Internet-connected devices, short reading or video clip on performance psychology in gaming, student journals or reflection sheets
- 1.Warm-Up (7 min): Anonymous show of hands — 'Have you ever gotten so frustrated in a game that you started playing worse because of it?' Discuss what that felt like physically.
- 2.Define Tilt (8 min): Explain that 'tilt' originally comes from poker — emotional frustration that leads to sub-optimal decision making. Connect to neuroscience: the amygdala (emotional brain) overriding the prefrontal cortex (decision-making brain).
- 3.Case Study (10 min): Read or watch a short clip of a professional player or sports psychologist discussing tilt management. What specific strategies do they use? Students take notes.
- 4.Strategy Practice (15 min): Introduce 3 evidence-based strategies: (1) box breathing — 4 counts in, 4 hold, 4 out, (2) verbal reset cue — a specific word or phrase used as a pattern interrupt, (3) micro-break protocol — step away from the keyboard for 60 seconds intentionally. Students try each.
- 5.Personal Plan (10 min): Students write their tilt management plan: 'When I notice [physical signal — specific], I will [specific action] before I continue playing.'
Completed personal tilt management plan with at least 2 specific strategies. Follow-up: students report back in Week 3 on one time they used their plan.
Content Creation Basics
Students produce one piece of original esports content in a role of their choosing: highlight clip, written game review, podcast episode, or designed tournament graphic.
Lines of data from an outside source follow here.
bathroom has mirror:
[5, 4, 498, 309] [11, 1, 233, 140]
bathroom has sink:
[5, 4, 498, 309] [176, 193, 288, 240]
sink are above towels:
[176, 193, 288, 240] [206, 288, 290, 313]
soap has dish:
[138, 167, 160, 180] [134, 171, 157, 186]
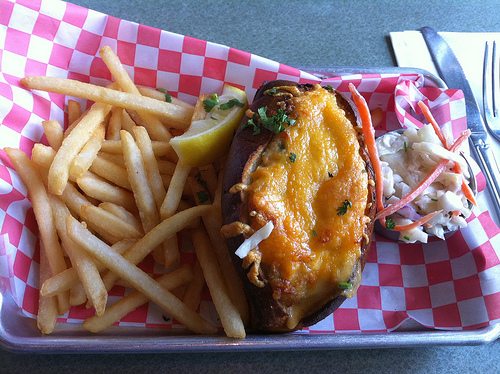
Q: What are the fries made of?
A: Potato.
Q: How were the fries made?
A: Fried.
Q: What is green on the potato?
A: Herbs.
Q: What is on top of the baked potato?
A: Cheese.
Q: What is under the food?
A: Checkered paper.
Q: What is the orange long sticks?
A: Carrots.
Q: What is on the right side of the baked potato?
A: Coleslaw.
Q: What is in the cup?
A: Coleslaw.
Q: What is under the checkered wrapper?
A: Gray tray.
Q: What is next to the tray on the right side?
A: Knife.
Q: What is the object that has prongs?
A: Fork.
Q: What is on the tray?
A: Food.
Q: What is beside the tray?
A: Knife and fork.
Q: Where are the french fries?
A: Beside the baked potato.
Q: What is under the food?
A: Wax paper.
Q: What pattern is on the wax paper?
A: Checker.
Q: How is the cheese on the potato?
A: Melted.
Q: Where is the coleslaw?
A: Beside the potato.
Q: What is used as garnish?
A: A lemon.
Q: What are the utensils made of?
A: Metal.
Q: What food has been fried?
A: French fries.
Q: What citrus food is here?
A: Lemon wedge.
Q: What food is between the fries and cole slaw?
A: Baked potato.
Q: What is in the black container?
A: Cole slaw.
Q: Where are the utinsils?
A: On the napkin.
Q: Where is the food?
A: On a grey tray.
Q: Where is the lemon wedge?
A: On the fries.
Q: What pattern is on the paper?
A: Red and white checks.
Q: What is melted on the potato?
A: Cheese.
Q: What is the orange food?
A: Carrots.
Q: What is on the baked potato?
A: Cheese and green onion.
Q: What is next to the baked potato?
A: French fries and cole slaw.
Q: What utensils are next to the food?
A: A knife and fork.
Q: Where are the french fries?
A: On the plate.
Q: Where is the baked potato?
A: On a plate.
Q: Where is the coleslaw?
A: On a plate.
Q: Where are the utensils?
A: On a napkin next to plate.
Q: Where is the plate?
A: On a table.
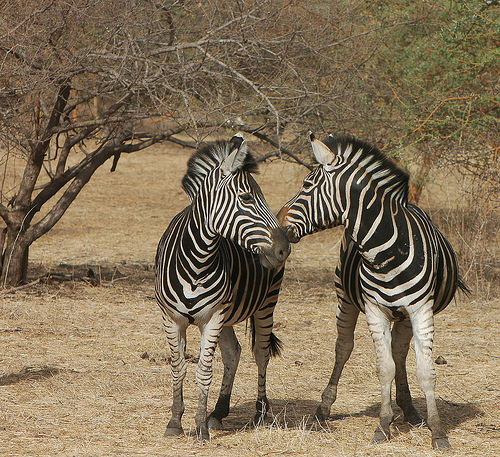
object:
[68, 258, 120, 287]
objects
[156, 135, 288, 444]
zebra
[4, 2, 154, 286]
tree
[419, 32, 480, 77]
leaves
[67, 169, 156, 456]
ground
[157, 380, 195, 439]
dirt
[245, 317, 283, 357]
tail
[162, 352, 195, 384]
knuckle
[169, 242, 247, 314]
stripe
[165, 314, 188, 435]
leg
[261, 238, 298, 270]
nose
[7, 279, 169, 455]
grass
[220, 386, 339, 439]
shadows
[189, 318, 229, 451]
legs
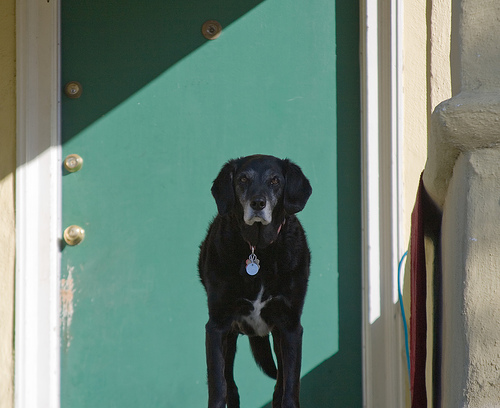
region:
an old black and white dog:
[182, 143, 340, 406]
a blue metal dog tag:
[236, 225, 272, 288]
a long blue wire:
[388, 233, 433, 406]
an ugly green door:
[58, 58, 174, 406]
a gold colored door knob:
[57, 216, 91, 261]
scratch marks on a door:
[49, 258, 88, 355]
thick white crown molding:
[11, 58, 72, 407]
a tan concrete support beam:
[415, 61, 499, 317]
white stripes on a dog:
[231, 275, 279, 343]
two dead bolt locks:
[59, 74, 91, 191]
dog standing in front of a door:
[175, 150, 342, 407]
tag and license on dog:
[242, 248, 262, 277]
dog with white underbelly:
[174, 146, 326, 406]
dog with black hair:
[181, 151, 325, 406]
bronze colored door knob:
[62, 218, 89, 253]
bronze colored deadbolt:
[59, 151, 85, 180]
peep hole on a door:
[199, 14, 223, 44]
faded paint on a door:
[53, 258, 78, 355]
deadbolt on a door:
[62, 78, 84, 101]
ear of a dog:
[281, 155, 316, 213]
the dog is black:
[162, 124, 314, 395]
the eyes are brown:
[222, 157, 305, 217]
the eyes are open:
[222, 155, 294, 192]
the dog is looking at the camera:
[180, 126, 312, 242]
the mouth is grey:
[235, 205, 273, 227]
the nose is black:
[242, 194, 268, 211]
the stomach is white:
[223, 283, 277, 362]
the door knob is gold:
[53, 203, 93, 259]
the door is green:
[25, 8, 334, 342]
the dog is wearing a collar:
[212, 219, 294, 276]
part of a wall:
[186, 63, 259, 150]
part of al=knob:
[48, 202, 101, 284]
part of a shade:
[313, 358, 348, 394]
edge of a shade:
[287, 332, 332, 376]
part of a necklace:
[238, 250, 263, 263]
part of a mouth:
[238, 203, 266, 260]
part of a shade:
[316, 335, 357, 377]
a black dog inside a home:
[175, 139, 327, 402]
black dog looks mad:
[183, 141, 325, 286]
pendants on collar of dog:
[235, 237, 275, 284]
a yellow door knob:
[52, 214, 94, 254]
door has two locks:
[53, 72, 100, 187]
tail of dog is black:
[245, 334, 283, 384]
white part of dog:
[237, 290, 277, 346]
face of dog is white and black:
[226, 144, 291, 237]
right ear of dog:
[279, 155, 321, 220]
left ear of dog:
[204, 152, 243, 222]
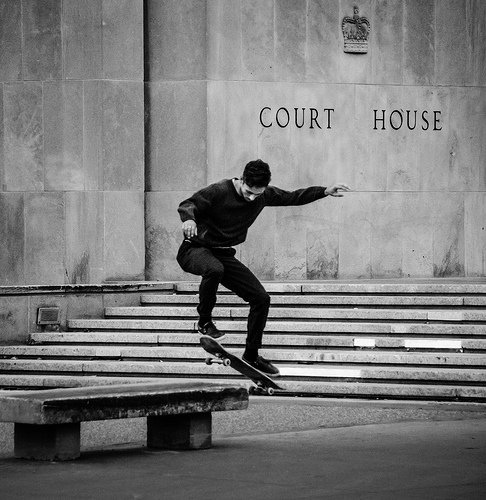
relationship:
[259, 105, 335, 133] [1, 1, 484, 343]
word on building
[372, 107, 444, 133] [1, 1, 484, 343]
word on building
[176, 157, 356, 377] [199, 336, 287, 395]
man tricking on skateboard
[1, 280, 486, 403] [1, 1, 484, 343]
steps leading to building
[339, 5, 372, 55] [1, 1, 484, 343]
crown on building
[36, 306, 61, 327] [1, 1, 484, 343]
vent on building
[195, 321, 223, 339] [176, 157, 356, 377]
sneaker on man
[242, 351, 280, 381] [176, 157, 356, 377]
sneaker on man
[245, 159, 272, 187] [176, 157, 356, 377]
hair of man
- ✓Produce a 60-second highlight clip using free editing software, OR
- ✓Write a structured 300-word game review with intro, body, and conclusion, OR
- ✓Record a 3-minute podcast-style interview about an esports topic
Performance Data & Analytics
Students navigate Tracker Network as a real-world analyst tool, compare player profiles, create data visualisations, and write analytical conclusions.
- ✓Navigate Tracker Network to find and interpret stats for any given player
- ✓Create a visualisation comparing 2 players across 3 metrics with labels
- ✓Write a 3-sentence analytical conclusion from data: 'The data suggests...'
Career Exploration Portfolio
Students research one esports career in depth — education path, salary, day-to-day work, real organisations — and present their findings in a 3-minute presentation.
- ✓Research education requirements and salary range for one specific esports career
- ✓Identify 2 colleges with programmes relevant to that career
- ✓Present findings in a 3-minute structured presentation to classmates
Unit 3 introduces students to every role in an esports program. Many students who would never try out for a traditional sports team discover a role they are genuinely excited about.